WORK INSTRUCTION =
Nothing but the entries, copied exactly, should appear in the response.

RECORD EXCERPTS =
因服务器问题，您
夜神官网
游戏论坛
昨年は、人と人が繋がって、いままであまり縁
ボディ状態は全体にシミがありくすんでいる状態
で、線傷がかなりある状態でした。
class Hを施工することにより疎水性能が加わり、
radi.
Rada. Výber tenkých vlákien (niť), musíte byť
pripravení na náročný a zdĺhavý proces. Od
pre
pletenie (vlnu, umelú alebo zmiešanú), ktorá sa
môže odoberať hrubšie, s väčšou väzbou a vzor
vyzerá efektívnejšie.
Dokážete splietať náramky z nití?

FINISHED EXERCISE =
因服务器问题，您
夜神官网
游戏论坛
昨年は、人と人が繋がって、いままであまり縁
ボディ状態は全体にシミがありくすんでいる状態
で、線傷がかなりある状態でした。
class Hを施工することにより疎水性能が加わり、
radi.
Rada. Výber tenkých vlákien (niť), musíte byť
pripravení na náročný a zdĺhavý proces. Od
pre
pletenie (vlnu, umelú alebo zmiešanú), ktorá sa
môže odoberať hrubšie, s väčšou väzbou a vzor
vyzerá efektívnejšie.
Dokážete splietať náramky z nití?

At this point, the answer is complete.